Exercise prompt: With the pictures left out, repeat every entry that follows exactly.

Data records:
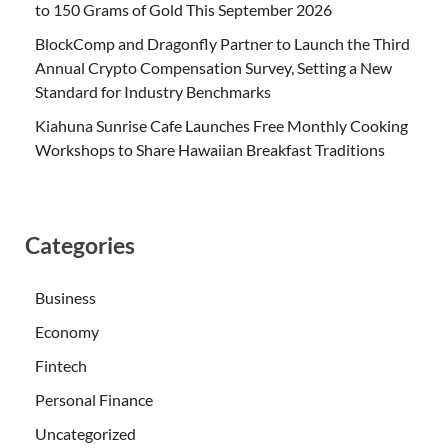
to 150 Grams of Gold This September 2026
BlockComp and Dragonfly Partner to Launch the Third
Annual Crypto Compensation Survey, Setting a New
Standard for Industry Benchmarks
Kiahuna Sunrise Cafe Launches Free Monthly Cooking
Workshops to Share Hawaiian Breakfast Traditions
Categories
Business
Economy
Fintech
Personal Finance
Uncategorized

Response:
to 150 Grams of Gold This September 2026
BlockComp and Dragonfly Partner to Launch the Third
Annual Crypto Compensation Survey, Setting a New
Standard for Industry Benchmarks
Kiahuna Sunrise Cafe Launches Free Monthly Cooking
Workshops to Share Hawaiian Breakfast Traditions
Categories
Business
Economy
Fintech
Personal Finance
Uncategorized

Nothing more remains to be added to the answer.